= Provided information =

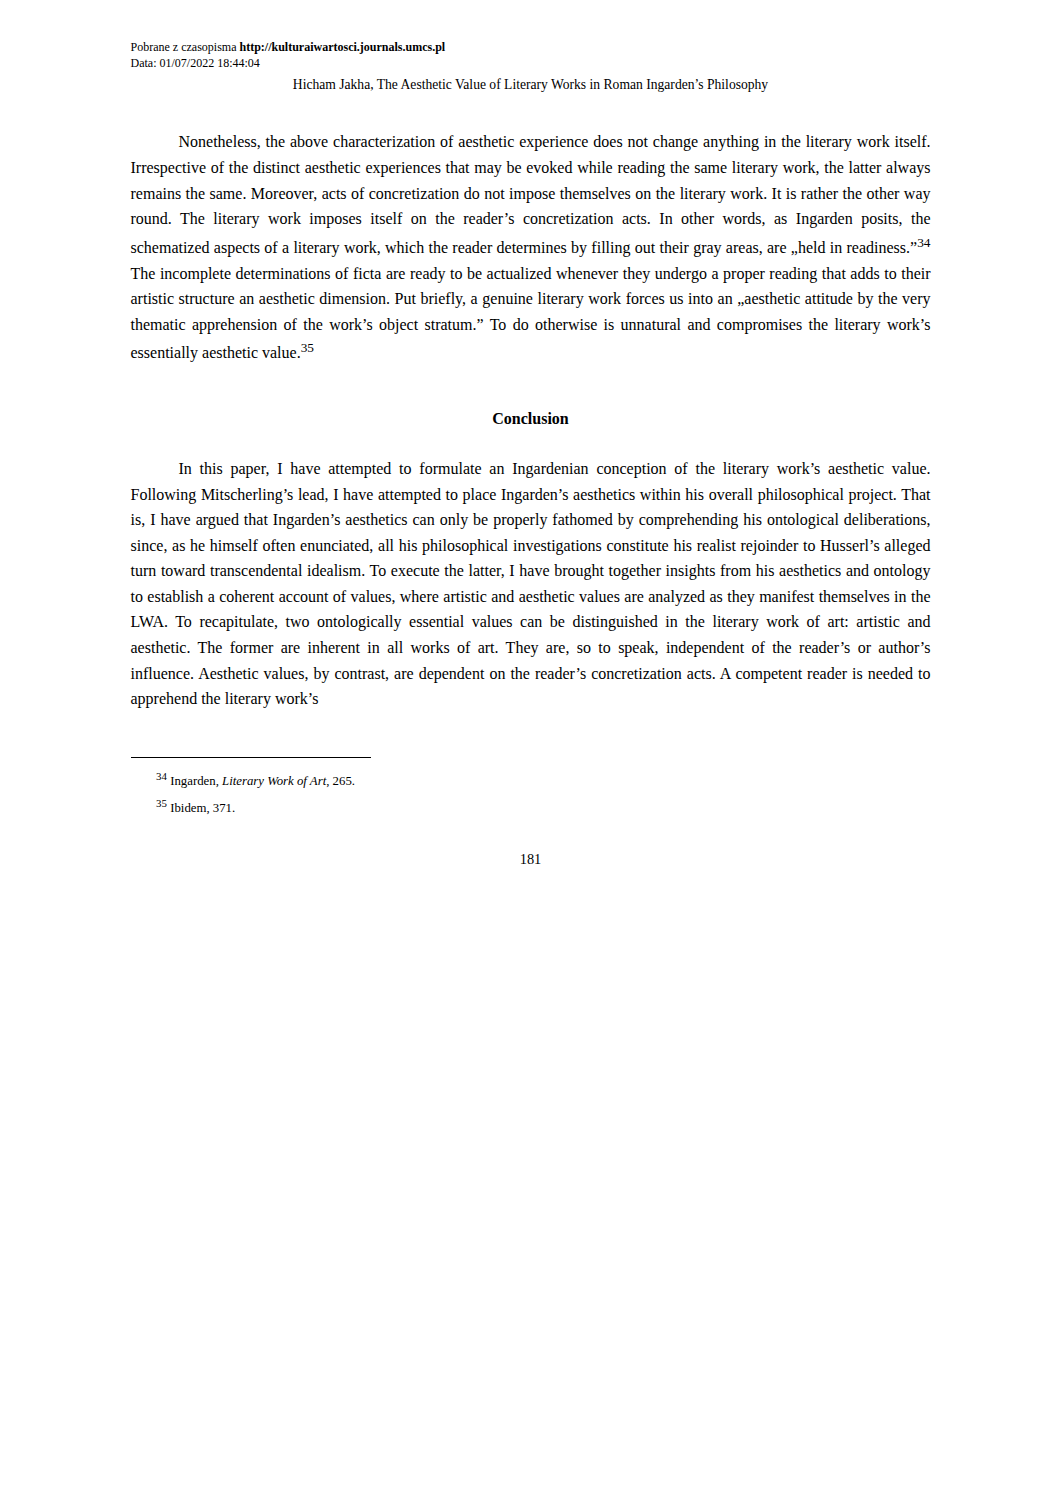Pobrane z czasopisma http://kulturaiwartosci.journals.umcs.pl
Data: 01/07/2022 18:44:04
Hicham Jakha, The Aesthetic Value of Literary Works in Roman Ingarden’s Philosophy
Nonetheless, the above characterization of aesthetic experience does not change anything in the literary work itself. Irrespective of the distinct aesthetic experiences that may be evoked while reading the same literary work, the latter always remains the same. Moreover, acts of concretization do not impose themselves on the literary work. It is rather the other way round. The literary work imposes itself on the reader’s concretization acts. In other words, as Ingarden posits, the schematized aspects of a literary work, which the reader determines by filling out their gray areas, are „held in readiness.”34 The incomplete determinations of ficta are ready to be actualized whenever they undergo a proper reading that adds to their artistic structure an aesthetic dimension. Put briefly, a genuine literary work forces us into an „aesthetic attitude by the very thematic apprehension of the work’s object stratum.” To do otherwise is unnatural and compromises the literary work’s essentially aesthetic value.35
Conclusion
In this paper, I have attempted to formulate an Ingardenian conception of the literary work’s aesthetic value. Following Mitscherling’s lead, I have attempted to place Ingarden’s aesthetics within his overall philosophical project. That is, I have argued that Ingarden’s aesthetics can only be properly fathomed by comprehending his ontological deliberations, since, as he himself often enunciated, all his philosophical investigations constitute his realist rejoinder to Husserl’s alleged turn toward transcendental idealism. To execute the latter, I have brought together insights from his aesthetics and ontology to establish a coherent account of values, where artistic and aesthetic values are analyzed as they manifest themselves in the LWA. To recapitulate, two ontologically essential values can be distinguished in the literary work of art: artistic and aesthetic. The former are inherent in all works of art. They are, so to speak, independent of the reader’s or author’s influence. Aesthetic values, by contrast, are dependent on the reader’s concretization acts. A competent reader is needed to apprehend the literary work’s
34 Ingarden, Literary Work of Art, 265.
35 Ibidem, 371.
181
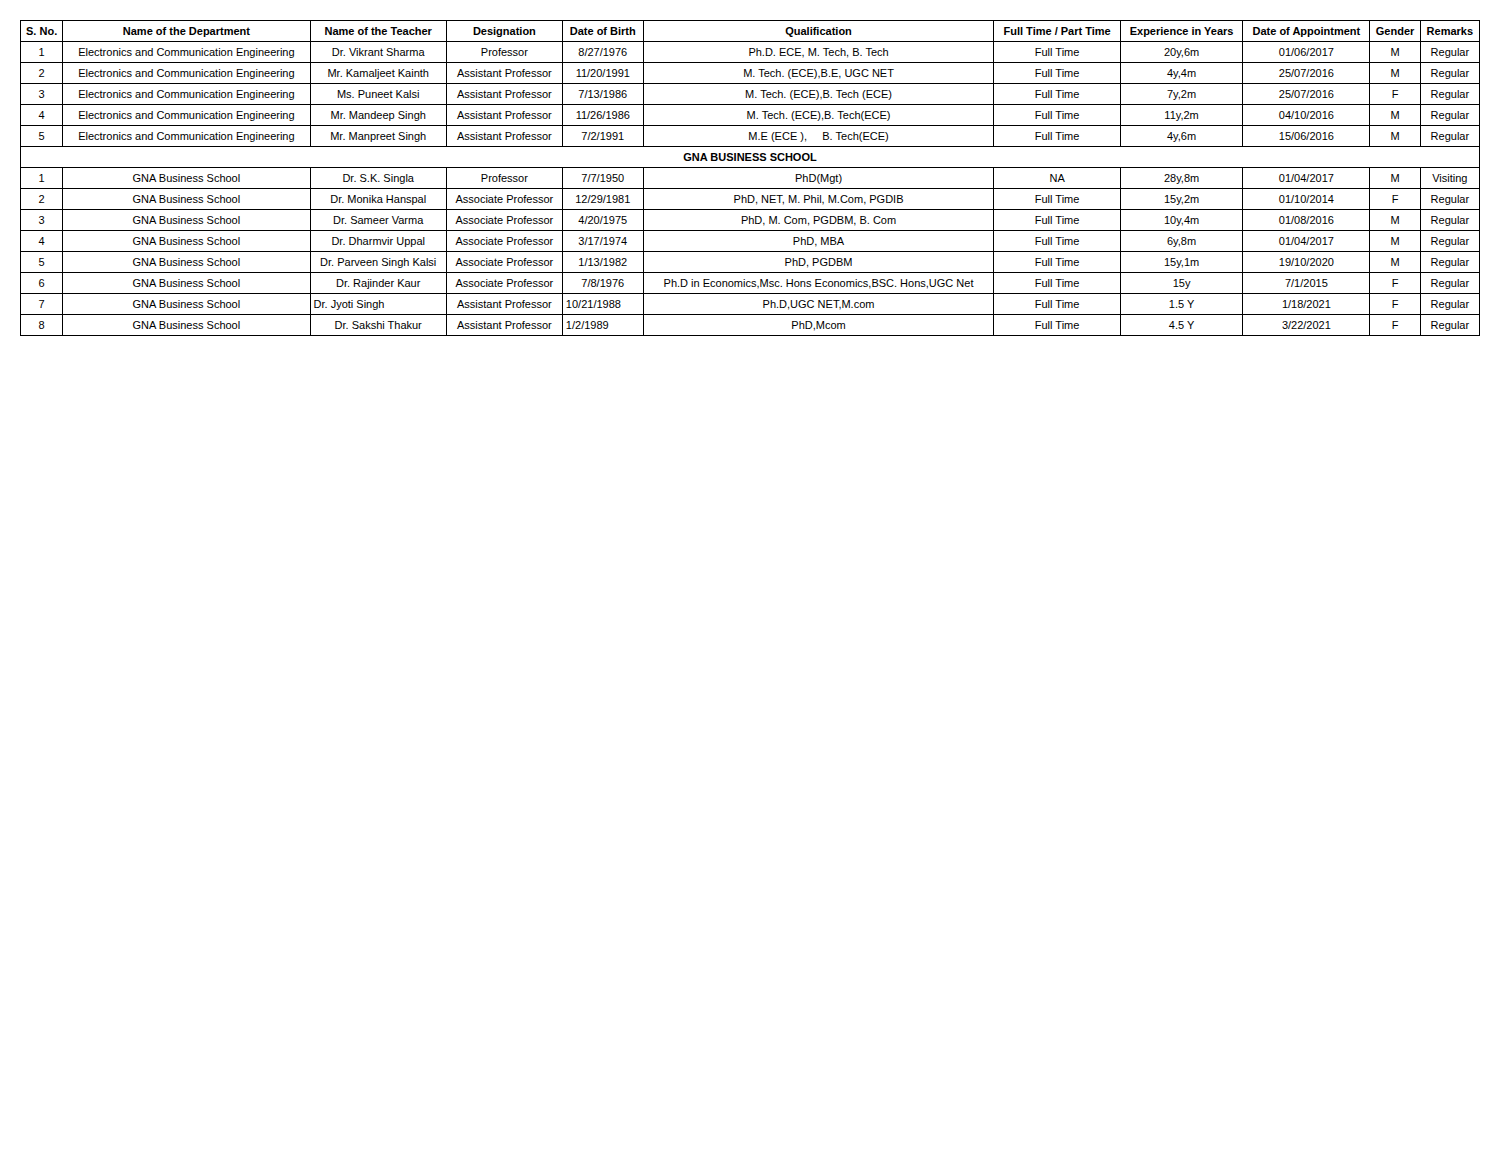| S. No. | Name of the Department | Name of the Teacher | Designation | Date of Birth | Qualification | Full Time / Part Time | Experience in Years | Date of Appointment | Gender | Remarks |
| --- | --- | --- | --- | --- | --- | --- | --- | --- | --- | --- |
| 1 | Electronics and Communication Engineering | Dr. Vikrant Sharma | Professor | 8/27/1976 | Ph.D. ECE, M. Tech, B. Tech | Full Time | 20y,6m | 01/06/2017 | M | Regular |
| 2 | Electronics and Communication Engineering | Mr. Kamaljeet Kainth | Assistant Professor | 11/20/1991 | M. Tech. (ECE),B.E, UGC NET | Full Time | 4y,4m | 25/07/2016 | M | Regular |
| 3 | Electronics and Communication Engineering | Ms. Puneet Kalsi | Assistant Professor | 7/13/1986 | M. Tech. (ECE),B. Tech (ECE) | Full Time | 7y,2m | 25/07/2016 | F | Regular |
| 4 | Electronics and Communication Engineering | Mr. Mandeep Singh | Assistant Professor | 11/26/1986 | M. Tech. (ECE),B. Tech(ECE) | Full Time | 11y,2m | 04/10/2016 | M | Regular |
| 5 | Electronics and Communication Engineering | Mr. Manpreet Singh | Assistant Professor | 7/2/1991 | M.E (ECE ), B. Tech(ECE) | Full Time | 4y,6m | 15/06/2016 | M | Regular |
| GNA BUSINESS SCHOOL |
| 1 | GNA Business School | Dr. S.K. Singla | Professor | 7/7/1950 | PhD(Mgt) | NA | 28y,8m | 01/04/2017 | M | Visiting |
| 2 | GNA Business School | Dr. Monika Hanspal | Associate Professor | 12/29/1981 | PhD, NET, M. Phil, M.Com, PGDIB | Full Time | 15y,2m | 01/10/2014 | F | Regular |
| 3 | GNA Business School | Dr. Sameer Varma | Associate Professor | 4/20/1975 | PhD, M. Com, PGDBM, B. Com | Full Time | 10y,4m | 01/08/2016 | M | Regular |
| 4 | GNA Business School | Dr. Dharmvir Uppal | Associate Professor | 3/17/1974 | PhD, MBA | Full Time | 6y,8m | 01/04/2017 | M | Regular |
| 5 | GNA Business School | Dr. Parveen Singh Kalsi | Associate Professor | 1/13/1982 | PhD, PGDBM | Full Time | 15y,1m | 19/10/2020 | M | Regular |
| 6 | GNA Business School | Dr. Rajinder Kaur | Associate Professor | 7/8/1976 | Ph.D in Economics,Msc. Hons Economics,BSC. Hons,UGC Net | Full Time | 15y | 7/1/2015 | F | Regular |
| 7 | GNA Business School | Dr. Jyoti Singh | Assistant Professor | 10/21/1988 | Ph.D,UGC NET,M.com | Full Time | 1.5 Y | 1/18/2021 | F | Regular |
| 8 | GNA Business School | Dr. Sakshi Thakur | Assistant Professor | 1/2/1989 | PhD,Mcom | Full Time | 4.5 Y | 3/22/2021 | F | Regular |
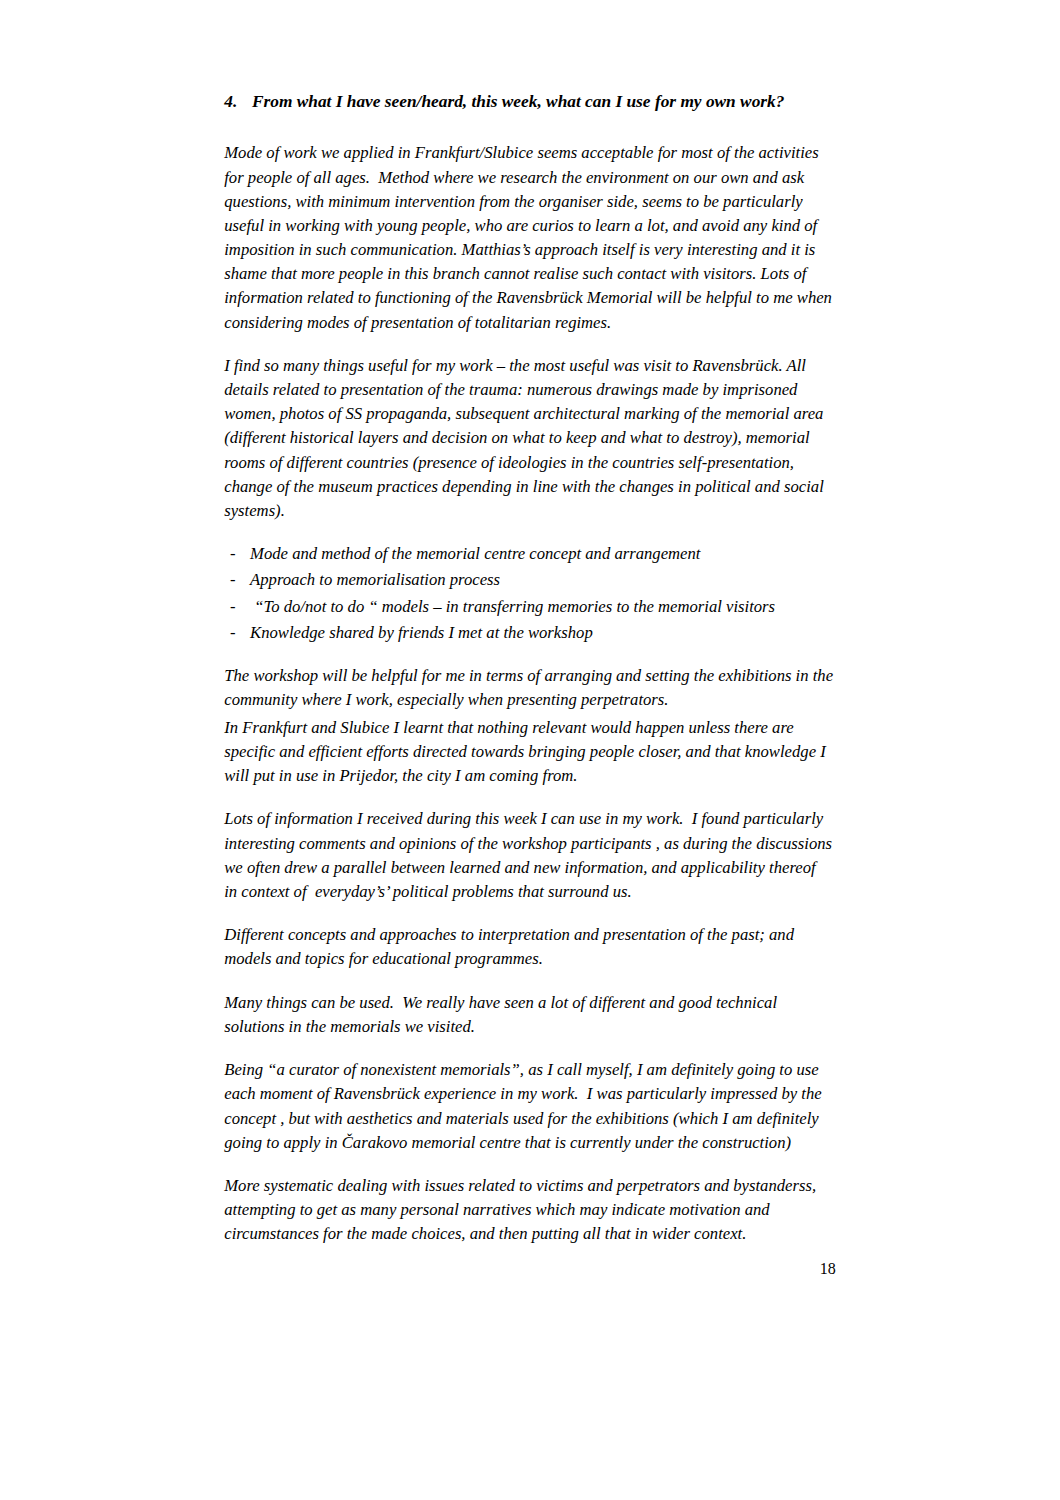4. From what I have seen/heard, this week, what can I use for my own work?
Mode of work we applied in Frankfurt/Slubice seems acceptable for most of the activities for people of all ages. Method where we research the environment on our own and ask questions, with minimum intervention from the organiser side, seems to be particularly useful in working with young people, who are curios to learn a lot, and avoid any kind of imposition in such communication. Matthias’s approach itself is very interesting and it is shame that more people in this branch cannot realise such contact with visitors. Lots of information related to functioning of the Ravensbrück Memorial will be helpful to me when considering modes of presentation of totalitarian regimes.
I find so many things useful for my work – the most useful was visit to Ravensbrück. All details related to presentation of the trauma: numerous drawings made by imprisoned women, photos of SS propaganda, subsequent architectural marking of the memorial area (different historical layers and decision on what to keep and what to destroy), memorial rooms of different countries (presence of ideologies in the countries self-presentation, change of the museum practices depending in line with the changes in political and social systems).
Mode and method of the memorial centre concept and arrangement
Approach to memorialisation process
“To do/not to do “ models – in transferring memories to the memorial visitors
Knowledge shared by friends I met at the workshop
The workshop will be helpful for me in terms of arranging and setting the exhibitions in the community where I work, especially when presenting perpetrators.
In Frankfurt and Slubice I learnt that nothing relevant would happen unless there are specific and efficient efforts directed towards bringing people closer, and that knowledge I will put in use in Prijedor, the city I am coming from.
Lots of information I received during this week I can use in my work. I found particularly interesting comments and opinions of the workshop participants , as during the discussions we often drew a parallel between learned and new information, and applicability thereof in context of everyday’s’ political problems that surround us.
Different concepts and approaches to interpretation and presentation of the past; and models and topics for educational programmes.
Many things can be used. We really have seen a lot of different and good technical solutions in the memorials we visited.
Being “a curator of nonexistent memorials”, as I call myself, I am definitely going to use each moment of Ravensbrück experience in my work. I was particularly impressed by the concept , but with aesthetics and materials used for the exhibitions (which I am definitely going to apply in Čarakovo memorial centre that is currently under the construction)
More systematic dealing with issues related to victims and perpetrators and bystanderss, attempting to get as many personal narratives which may indicate motivation and circumstances for the made choices, and then putting all that in wider context.
18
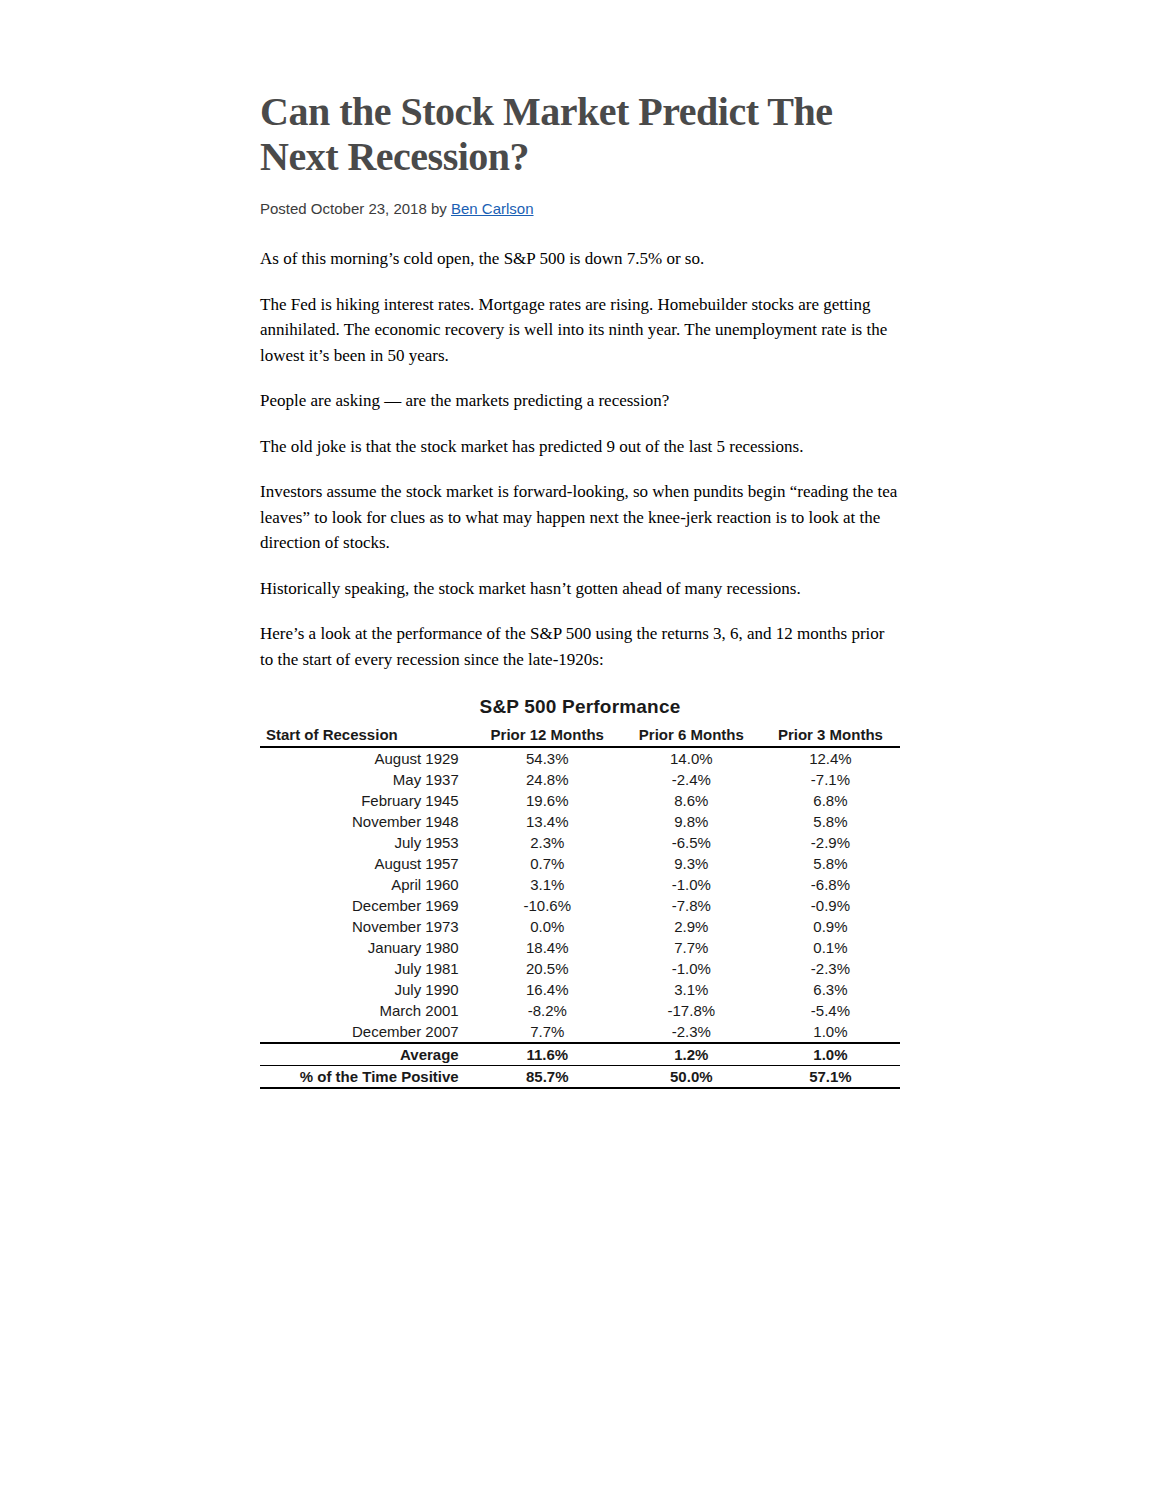Can the Stock Market Predict The Next Recession?
Posted October 23, 2018 by Ben Carlson
As of this morning’s cold open, the S&P 500 is down 7.5% or so.
The Fed is hiking interest rates. Mortgage rates are rising. Homebuilder stocks are getting annihilated. The economic recovery is well into its ninth year. The unemployment rate is the lowest it’s been in 50 years.
People are asking — are the markets predicting a recession?
The old joke is that the stock market has predicted 9 out of the last 5 recessions.
Investors assume the stock market is forward-looking, so when pundits begin “reading the tea leaves” to look for clues as to what may happen next the knee-jerk reaction is to look at the direction of stocks.
Historically speaking, the stock market hasn’t gotten ahead of many recessions.
Here’s a look at the performance of the S&P 500 using the returns 3, 6, and 12 months prior to the start of every recession since the late-1920s:
S&P 500 Performance
| Start of Recession | Prior 12 Months | Prior 6 Months | Prior 3 Months |
| --- | --- | --- | --- |
| August 1929 | 54.3% | 14.0% | 12.4% |
| May 1937 | 24.8% | -2.4% | -7.1% |
| February 1945 | 19.6% | 8.6% | 6.8% |
| November 1948 | 13.4% | 9.8% | 5.8% |
| July 1953 | 2.3% | -6.5% | -2.9% |
| August 1957 | 0.7% | 9.3% | 5.8% |
| April 1960 | 3.1% | -1.0% | -6.8% |
| December 1969 | -10.6% | -7.8% | -0.9% |
| November 1973 | 0.0% | 2.9% | 0.9% |
| January 1980 | 18.4% | 7.7% | 0.1% |
| July 1981 | 20.5% | -1.0% | -2.3% |
| July 1990 | 16.4% | 3.1% | 6.3% |
| March 2001 | -8.2% | -17.8% | -5.4% |
| December 2007 | 7.7% | -2.3% | 1.0% |
| Average | 11.6% | 1.2% | 1.0% |
| % of the Time Positive | 85.7% | 50.0% | 57.1% |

= Instructions for the task =
List the lines of the records where "August" occurs.

= Answer box =
| August 1929 | 54.3% | 14.0% | 12.4% |
| August 1957 | 0.7% | 9.3% | 5.8% |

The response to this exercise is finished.